Q: How is it working out with OTC?

ID: It’s been great. My wife Julia and I have been on the team for six weeks now. … It’s been fantastic so far. The last week and a half or so is the first time we felt like part of the team. Coach Rowland has been gone. He was up at Albuquerque with some of the team, and then at Doha for the guys over there. So finally we’re all back together, in the same place, and feeling like a team, which is really what we came here for.

Q: Do you have some meets mapped out for yourself?

ID: Coach Rowland and I just sat down this week and talked about that and to be honest we don’t really know yet. The primary goal is running a fast 5K and getting ready to go for the U.S. Championships. There’s no major championship to qualify for so I want to run fast early, I want to run fast here in Eugene at Hayward Field. So that’s the plan. If we can make a year out of it, make a European season in the summer, great. But that’s secondary. We want to run fast here, and run fast at U.S. nationals.

Q: So, are you on to Stanford next?

ID: No, I’m not going to go. I’m a little off, honestly. I got a real late start in the fall. Took the summer off and had some injuries.

- To-do list
• A. According to the interview, how long have the interviewee and Julia been on the team?
• B. Please duplicate part of the interview, beginning at the words "ID: It’s been" and stopping after "out for yourself?".

- Raw data
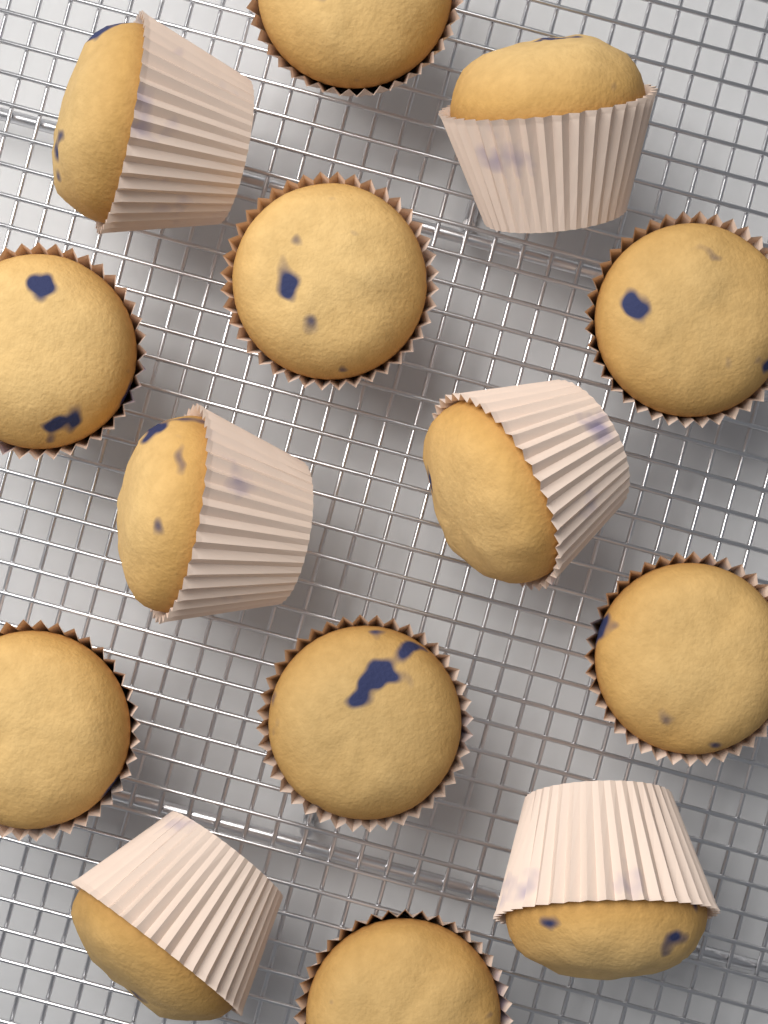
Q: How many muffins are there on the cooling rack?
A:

- The solutions
• A. Six weeks.

• B.
ID: It’s been great. My wife Julia and I have been on the team for six weeks now. … It’s been fantastic so far. The last week and a half or so is the first time we felt like part of the team. Coach Rowland has been gone. He was up at Albuquerque with some of the team, and then at Doha for the guys over there. So finally we’re all back together, in the same place, and feeling like a team, which is really what we came here for.

Q: Do you have some meets mapped out for yourself?